▶ [Exercise goal]: What is needed is each line of the data below that holds the string "linejoin".

▶ [Entries supplied]:
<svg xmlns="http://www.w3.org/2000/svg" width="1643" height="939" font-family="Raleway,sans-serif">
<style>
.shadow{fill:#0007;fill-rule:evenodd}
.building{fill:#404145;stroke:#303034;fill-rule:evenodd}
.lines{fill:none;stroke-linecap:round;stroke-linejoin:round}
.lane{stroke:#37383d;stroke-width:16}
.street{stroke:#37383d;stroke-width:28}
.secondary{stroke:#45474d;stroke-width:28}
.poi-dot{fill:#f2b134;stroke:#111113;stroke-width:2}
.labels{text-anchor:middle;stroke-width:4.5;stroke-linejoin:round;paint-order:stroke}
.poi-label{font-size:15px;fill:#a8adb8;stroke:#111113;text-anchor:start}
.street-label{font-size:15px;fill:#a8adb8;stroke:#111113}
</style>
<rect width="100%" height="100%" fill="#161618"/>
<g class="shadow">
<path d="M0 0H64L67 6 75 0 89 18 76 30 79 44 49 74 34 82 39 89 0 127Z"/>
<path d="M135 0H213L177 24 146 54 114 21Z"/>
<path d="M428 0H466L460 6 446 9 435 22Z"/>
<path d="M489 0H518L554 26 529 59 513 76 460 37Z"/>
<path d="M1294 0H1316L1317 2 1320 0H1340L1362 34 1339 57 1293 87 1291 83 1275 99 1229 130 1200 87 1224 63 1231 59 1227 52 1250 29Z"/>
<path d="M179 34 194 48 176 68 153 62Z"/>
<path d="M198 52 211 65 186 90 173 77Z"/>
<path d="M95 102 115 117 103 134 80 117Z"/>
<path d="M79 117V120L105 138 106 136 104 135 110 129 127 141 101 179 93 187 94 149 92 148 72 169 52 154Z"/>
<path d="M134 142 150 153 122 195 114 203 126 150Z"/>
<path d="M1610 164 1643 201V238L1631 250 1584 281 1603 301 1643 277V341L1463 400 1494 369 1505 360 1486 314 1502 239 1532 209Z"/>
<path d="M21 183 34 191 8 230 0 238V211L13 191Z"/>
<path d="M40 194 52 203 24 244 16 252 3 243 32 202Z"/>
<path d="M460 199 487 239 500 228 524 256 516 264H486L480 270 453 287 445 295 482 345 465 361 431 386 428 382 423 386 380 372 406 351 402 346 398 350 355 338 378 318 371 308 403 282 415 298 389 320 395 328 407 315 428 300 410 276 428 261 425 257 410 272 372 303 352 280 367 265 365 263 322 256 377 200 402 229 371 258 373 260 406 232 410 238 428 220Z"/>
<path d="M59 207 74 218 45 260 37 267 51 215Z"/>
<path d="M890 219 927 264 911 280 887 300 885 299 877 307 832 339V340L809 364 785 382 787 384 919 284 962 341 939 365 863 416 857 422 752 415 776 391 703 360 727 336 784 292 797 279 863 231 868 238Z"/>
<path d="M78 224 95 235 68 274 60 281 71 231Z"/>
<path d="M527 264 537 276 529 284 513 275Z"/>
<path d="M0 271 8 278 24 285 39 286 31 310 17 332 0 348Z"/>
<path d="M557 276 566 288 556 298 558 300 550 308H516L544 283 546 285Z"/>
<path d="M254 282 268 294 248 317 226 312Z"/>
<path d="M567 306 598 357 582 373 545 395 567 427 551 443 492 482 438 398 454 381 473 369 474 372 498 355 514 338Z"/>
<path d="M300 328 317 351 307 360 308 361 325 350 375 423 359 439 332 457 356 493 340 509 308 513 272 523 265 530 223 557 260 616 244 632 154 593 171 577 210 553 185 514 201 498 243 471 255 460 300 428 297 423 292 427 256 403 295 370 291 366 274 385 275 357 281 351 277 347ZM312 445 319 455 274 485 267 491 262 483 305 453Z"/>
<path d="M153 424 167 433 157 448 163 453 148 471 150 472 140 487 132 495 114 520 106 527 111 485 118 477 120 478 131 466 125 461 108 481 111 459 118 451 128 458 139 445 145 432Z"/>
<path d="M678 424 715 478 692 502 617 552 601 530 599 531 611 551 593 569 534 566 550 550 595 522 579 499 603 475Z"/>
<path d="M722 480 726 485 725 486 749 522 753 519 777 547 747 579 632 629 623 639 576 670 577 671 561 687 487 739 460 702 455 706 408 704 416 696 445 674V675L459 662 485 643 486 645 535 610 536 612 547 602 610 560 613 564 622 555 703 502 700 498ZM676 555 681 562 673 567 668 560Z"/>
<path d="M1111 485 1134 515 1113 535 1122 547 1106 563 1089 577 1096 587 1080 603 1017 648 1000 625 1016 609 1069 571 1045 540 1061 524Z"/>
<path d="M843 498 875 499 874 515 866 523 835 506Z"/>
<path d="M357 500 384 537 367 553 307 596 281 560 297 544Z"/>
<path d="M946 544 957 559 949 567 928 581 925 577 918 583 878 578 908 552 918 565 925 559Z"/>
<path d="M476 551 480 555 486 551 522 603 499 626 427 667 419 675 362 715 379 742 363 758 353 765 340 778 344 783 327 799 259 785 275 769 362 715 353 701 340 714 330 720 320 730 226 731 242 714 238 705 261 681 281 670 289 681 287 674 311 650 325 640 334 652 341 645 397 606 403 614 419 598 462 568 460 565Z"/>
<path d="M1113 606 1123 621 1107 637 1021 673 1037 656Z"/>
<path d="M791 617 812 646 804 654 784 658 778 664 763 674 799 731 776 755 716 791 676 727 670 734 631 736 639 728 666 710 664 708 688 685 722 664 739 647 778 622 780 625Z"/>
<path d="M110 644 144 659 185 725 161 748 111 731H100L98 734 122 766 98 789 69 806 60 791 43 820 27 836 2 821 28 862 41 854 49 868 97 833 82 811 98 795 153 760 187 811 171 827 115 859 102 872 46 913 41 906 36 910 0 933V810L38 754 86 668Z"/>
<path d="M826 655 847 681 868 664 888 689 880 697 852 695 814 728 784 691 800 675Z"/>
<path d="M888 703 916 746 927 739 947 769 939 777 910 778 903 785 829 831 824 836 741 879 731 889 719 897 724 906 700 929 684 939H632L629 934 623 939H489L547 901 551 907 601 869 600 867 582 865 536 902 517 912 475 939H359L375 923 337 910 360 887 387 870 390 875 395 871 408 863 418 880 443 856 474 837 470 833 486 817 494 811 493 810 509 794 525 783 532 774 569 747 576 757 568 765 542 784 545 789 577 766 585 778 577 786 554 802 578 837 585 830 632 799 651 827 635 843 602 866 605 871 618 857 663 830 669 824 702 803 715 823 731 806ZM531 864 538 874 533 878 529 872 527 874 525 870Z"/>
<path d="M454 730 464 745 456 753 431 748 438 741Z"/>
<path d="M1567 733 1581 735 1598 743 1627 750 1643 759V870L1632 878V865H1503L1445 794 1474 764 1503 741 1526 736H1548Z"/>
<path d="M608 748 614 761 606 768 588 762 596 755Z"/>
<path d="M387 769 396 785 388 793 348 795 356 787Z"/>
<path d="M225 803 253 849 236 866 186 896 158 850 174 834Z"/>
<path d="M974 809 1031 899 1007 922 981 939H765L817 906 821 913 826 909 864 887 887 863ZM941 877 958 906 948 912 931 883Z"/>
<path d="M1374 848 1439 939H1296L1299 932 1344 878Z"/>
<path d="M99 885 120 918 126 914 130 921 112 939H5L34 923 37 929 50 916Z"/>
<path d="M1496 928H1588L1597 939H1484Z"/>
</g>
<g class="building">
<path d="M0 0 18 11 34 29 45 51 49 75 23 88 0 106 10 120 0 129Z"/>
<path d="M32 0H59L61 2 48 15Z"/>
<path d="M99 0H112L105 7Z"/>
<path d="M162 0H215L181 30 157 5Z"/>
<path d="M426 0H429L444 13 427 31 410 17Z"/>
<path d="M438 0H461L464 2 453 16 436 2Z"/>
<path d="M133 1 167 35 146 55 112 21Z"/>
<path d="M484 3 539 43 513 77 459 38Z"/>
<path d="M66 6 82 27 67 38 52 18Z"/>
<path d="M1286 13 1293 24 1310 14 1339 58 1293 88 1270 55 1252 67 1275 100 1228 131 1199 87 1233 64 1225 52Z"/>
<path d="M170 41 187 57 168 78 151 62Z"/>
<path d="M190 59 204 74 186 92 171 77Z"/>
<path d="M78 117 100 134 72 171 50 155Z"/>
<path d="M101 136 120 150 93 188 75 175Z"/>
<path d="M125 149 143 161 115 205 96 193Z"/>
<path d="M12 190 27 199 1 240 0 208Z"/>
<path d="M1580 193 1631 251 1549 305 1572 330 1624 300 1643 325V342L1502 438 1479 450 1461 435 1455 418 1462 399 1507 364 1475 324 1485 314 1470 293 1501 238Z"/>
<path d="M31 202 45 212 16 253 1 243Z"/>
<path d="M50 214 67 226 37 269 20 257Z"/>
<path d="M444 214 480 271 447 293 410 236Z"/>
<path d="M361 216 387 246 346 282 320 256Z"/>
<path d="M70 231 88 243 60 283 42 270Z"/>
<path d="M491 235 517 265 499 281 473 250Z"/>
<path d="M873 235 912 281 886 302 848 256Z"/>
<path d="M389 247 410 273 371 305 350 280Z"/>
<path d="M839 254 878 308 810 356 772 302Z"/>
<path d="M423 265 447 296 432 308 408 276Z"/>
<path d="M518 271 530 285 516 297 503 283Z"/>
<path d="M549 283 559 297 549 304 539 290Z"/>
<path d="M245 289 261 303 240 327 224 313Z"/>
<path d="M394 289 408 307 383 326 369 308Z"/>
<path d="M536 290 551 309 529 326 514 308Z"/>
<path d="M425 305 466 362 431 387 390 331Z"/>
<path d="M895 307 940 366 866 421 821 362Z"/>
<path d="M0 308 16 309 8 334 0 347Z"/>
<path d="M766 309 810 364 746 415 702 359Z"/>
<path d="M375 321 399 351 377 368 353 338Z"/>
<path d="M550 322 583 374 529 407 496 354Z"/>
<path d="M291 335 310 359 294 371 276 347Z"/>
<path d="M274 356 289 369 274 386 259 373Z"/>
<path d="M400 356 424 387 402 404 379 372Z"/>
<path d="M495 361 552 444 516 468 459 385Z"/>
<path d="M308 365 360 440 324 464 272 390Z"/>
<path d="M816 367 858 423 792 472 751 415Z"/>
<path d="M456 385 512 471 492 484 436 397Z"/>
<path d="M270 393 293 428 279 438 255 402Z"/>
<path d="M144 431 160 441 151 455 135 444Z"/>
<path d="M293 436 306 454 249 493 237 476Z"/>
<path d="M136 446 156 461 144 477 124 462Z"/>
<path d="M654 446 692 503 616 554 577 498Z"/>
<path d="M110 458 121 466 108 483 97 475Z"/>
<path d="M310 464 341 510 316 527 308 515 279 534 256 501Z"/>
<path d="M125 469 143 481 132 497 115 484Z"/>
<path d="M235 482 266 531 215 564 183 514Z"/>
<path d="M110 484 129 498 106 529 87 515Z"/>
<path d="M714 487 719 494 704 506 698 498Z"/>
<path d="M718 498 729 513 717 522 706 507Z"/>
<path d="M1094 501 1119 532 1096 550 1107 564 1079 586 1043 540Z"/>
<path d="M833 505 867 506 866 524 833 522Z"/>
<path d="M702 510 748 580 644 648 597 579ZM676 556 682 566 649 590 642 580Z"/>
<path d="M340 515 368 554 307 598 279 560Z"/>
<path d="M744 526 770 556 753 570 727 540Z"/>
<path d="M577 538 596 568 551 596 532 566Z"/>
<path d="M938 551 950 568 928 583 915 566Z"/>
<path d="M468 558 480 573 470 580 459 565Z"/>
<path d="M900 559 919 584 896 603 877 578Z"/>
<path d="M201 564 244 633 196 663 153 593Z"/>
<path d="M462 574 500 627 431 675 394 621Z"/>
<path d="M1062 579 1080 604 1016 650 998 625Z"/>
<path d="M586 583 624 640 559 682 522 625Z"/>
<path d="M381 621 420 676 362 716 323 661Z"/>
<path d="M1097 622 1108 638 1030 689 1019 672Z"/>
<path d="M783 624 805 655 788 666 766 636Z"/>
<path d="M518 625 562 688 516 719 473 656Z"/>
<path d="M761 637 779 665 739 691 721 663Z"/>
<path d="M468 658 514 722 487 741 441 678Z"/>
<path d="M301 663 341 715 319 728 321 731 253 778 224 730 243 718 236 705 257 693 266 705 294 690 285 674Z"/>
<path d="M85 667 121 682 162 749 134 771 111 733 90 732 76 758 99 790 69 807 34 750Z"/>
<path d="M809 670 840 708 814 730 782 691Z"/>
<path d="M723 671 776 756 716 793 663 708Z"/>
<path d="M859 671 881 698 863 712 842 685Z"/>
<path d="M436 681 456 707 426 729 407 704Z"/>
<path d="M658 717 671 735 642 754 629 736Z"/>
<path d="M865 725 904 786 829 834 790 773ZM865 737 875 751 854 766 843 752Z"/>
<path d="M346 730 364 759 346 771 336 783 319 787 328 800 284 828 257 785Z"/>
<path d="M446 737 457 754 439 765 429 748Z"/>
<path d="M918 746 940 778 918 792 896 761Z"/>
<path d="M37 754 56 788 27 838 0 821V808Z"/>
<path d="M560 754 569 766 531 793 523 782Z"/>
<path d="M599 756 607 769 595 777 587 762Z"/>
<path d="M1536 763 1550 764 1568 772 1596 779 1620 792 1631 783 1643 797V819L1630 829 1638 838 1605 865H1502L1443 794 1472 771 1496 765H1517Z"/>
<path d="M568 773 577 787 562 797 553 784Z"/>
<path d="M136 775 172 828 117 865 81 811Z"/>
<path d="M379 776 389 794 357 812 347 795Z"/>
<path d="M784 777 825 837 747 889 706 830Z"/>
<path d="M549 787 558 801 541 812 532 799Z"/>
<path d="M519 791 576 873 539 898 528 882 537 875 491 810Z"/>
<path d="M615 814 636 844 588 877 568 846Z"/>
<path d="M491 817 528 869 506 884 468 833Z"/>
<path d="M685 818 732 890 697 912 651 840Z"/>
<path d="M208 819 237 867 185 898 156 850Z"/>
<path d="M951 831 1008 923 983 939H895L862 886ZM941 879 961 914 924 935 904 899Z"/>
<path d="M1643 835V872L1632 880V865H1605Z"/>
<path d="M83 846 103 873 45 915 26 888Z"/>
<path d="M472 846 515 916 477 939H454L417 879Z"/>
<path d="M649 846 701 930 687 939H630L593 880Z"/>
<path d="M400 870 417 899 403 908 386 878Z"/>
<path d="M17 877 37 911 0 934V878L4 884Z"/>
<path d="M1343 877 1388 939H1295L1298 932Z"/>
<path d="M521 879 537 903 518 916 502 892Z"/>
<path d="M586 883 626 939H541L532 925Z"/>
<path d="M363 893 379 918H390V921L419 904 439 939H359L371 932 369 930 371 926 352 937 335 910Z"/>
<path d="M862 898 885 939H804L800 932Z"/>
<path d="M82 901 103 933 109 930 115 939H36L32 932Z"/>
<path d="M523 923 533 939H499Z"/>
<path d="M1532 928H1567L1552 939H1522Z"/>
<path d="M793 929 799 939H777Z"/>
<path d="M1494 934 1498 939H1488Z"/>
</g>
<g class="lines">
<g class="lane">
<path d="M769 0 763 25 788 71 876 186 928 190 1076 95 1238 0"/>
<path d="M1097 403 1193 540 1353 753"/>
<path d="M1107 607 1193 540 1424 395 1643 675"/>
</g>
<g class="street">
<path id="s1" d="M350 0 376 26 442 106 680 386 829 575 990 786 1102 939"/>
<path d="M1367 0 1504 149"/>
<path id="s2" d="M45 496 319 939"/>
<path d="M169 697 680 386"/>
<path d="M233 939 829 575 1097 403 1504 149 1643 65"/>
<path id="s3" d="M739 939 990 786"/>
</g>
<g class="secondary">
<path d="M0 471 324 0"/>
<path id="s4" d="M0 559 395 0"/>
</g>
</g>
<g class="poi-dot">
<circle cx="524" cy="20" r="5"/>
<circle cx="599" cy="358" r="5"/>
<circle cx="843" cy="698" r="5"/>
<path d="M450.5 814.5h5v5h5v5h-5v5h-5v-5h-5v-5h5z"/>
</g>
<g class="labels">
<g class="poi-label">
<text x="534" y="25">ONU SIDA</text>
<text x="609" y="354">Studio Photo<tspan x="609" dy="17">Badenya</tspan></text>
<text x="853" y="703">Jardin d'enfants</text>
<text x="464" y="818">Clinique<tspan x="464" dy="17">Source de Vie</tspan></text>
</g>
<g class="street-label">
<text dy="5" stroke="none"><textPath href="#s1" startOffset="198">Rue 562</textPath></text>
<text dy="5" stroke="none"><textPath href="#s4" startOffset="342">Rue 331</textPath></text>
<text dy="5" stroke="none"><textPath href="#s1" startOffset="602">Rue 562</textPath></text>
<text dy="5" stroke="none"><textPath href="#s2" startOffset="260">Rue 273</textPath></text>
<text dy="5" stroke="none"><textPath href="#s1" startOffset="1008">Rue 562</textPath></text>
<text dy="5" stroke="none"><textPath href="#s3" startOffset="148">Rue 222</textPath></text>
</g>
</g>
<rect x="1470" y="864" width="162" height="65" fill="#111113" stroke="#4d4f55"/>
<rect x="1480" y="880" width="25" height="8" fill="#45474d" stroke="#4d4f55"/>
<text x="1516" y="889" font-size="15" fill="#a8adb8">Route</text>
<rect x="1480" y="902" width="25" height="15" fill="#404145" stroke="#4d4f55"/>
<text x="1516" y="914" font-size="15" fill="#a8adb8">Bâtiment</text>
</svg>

▶ [Answer to the problem]:
.lines{fill:none;stroke-linecap:round;stroke-linejoin:round}
.labels{text-anchor:middle;stroke-width:4.5;stroke-linejoin:round;paint-order:stroke}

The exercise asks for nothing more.